Forum Moderators: Robert Charlton & goodroi
Google XML sitemaps submitted, up to date and clean - priority, lastmod, updatefreq all specified correctly for each page. HTML sitemap derived from Xenu output.
The most stable page on the site is the home page. It changes three or four times a year. But Google spiders it up to seven times a day. A GET that gets a 200 and (from the log byte cound) the whole page is usually downloaded.
Nothing I am doing anywhere - or ever have done anywhere - would imply that the home page is updated frequently. It never has been, and the Google sitemap has updatefreq set to "monthly". There are about thirteen pages on the site - listed in the Google and HTML sitemaps and linked organically that Google has never crawled.
What is the Googlebot looking for on the home page? Surely if it's checking for changes I should be seeing 304s.
Are you producing *anything* that changes from page view to page veiw?
auto updating advertising code?
random headlines?
changing links?
different menu or flash.
any aspect of the page that changes at all? Even so much as one character change?
Take a accurate byte count of the source code (view from browser) and then compare that to a page view 2-3 hrs later. Any changes at all? Anything you are overlooking that would make the byte count or the character positions/code even a little bit different?
If that were true it would have cleared itself up just after Big Daddy. This is permanent activity.
The page is HTML 4.01 written using the Crimson editor. Static HTML barely begins to decribe it - fossilized HTML would be closer.
Boring IIS 5. Google accesses the XML sitemap using if-mofified-since and gets 304s, just like it should.
IIS log extract:
2006-09-06 14:18:59 66.249.65.18 GET 200 /index.html
2006-09-06 14:21:27 66.249.65.18 GET 200 /index.html
2006-09-06 15:18:31 66.249.65.18 GET 200 /index.html
2006-09-07 04:04:07 66.249.66.34 GET 304 /sitemap.xml
2006-09-07 04:27:07 66.249.66.34 GET 200 /index.html
2006-09-07 05:08:47 66.249.66.34 GET 200 /index.html
2006-09-07 05:13:08 66.249.66.34 GET 200 /index.html
2006-09-07 05:51:26 66.249.66.34 GET 200 /index.html
2006-09-07 06:10:28 66.249.66.34 GET 200 /index.html
2006-09-07 06:48:00 66.249.66.34 GET 200 /index.html
I'm not complaining, just trying to understand.
Results of the GSiteCrawler Server-Test
Tested at 9/8/2006 9:05:15 PM / from 82.3.81.13:
URL=http://www.mysite.com
Result code: 200 (OK / OK)
Server: Microsoft-IIS/5.0
Content-Location: [mysite.com...]
Date: Fri, 08 Sep 2006 20:58:12 GMT
Content-Type: text/html
Accept-Ranges: bytes
Last-Modified: Wed, 06 Sep 2006 12:20:34 GMT
ETag: "6a5577daaed1c61:c3a"
Content-Length: 4163
So "Last-Modified" is being returned correctly.
It should be requesting [domain.com...] and not [domain.com...] I think.
What made you think it was requesting /index.html?
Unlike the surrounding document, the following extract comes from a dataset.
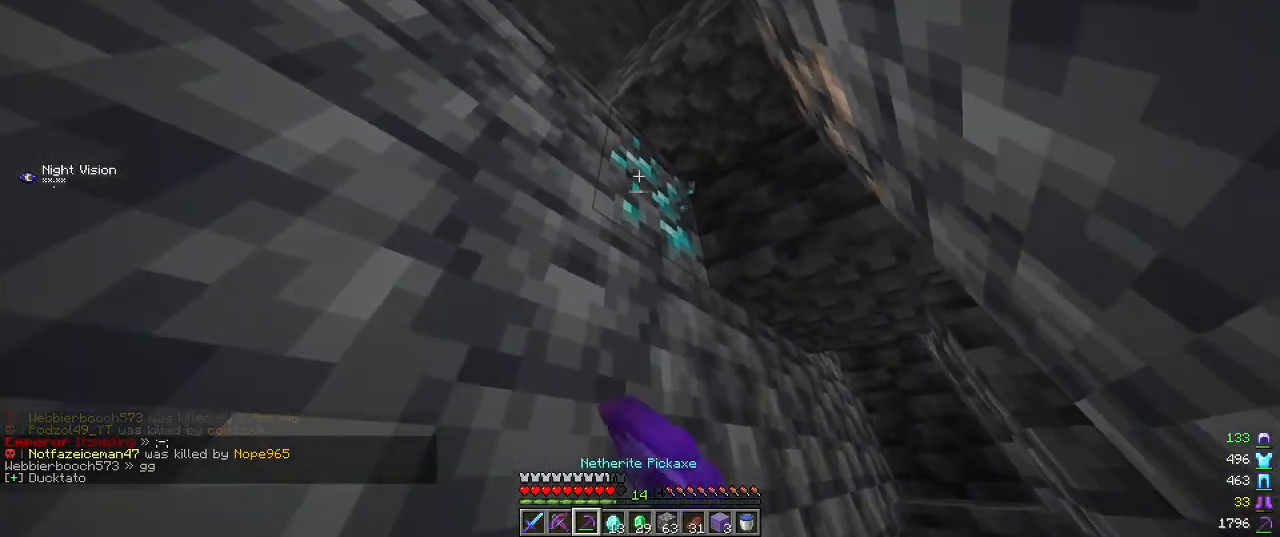
{"keys": [], "mouse": ["left"], "events": [[150, "d", "down"], [500, "d", "up"]]}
Looked like the request was for the (illegal, but universally accepted) URL of [something.com,...] and the server used the Content-Location header to inform the User-Agent where the actual resource resides.
------
Although you describe this as fossilized HTML, the server says it was modified recently -- which is correct?
URL=http://www.mysite.com
Result code: 200 (OK / OK)
Server: Microsoft-IIS/5.0
Content-Location: [mysite.com...]
Date: Tue, 12 Sep 2006 08:29:22 GMT
Content-Type: text/html
Accept-Ranges: bytes
Last-Modified: Wed, 06 Sep 2006 12:20:34 GMT
ETag: "6a5577daaed1c61:c3a"
Content-Length: 4163
What I don't understand is:
a) Why this is "bad"? I have the same "problem" on many other sites that are performing very well.
b) Why is Google downloading the index.html page repetitively - when it almost never changes - and NOT downloading the pages that do change?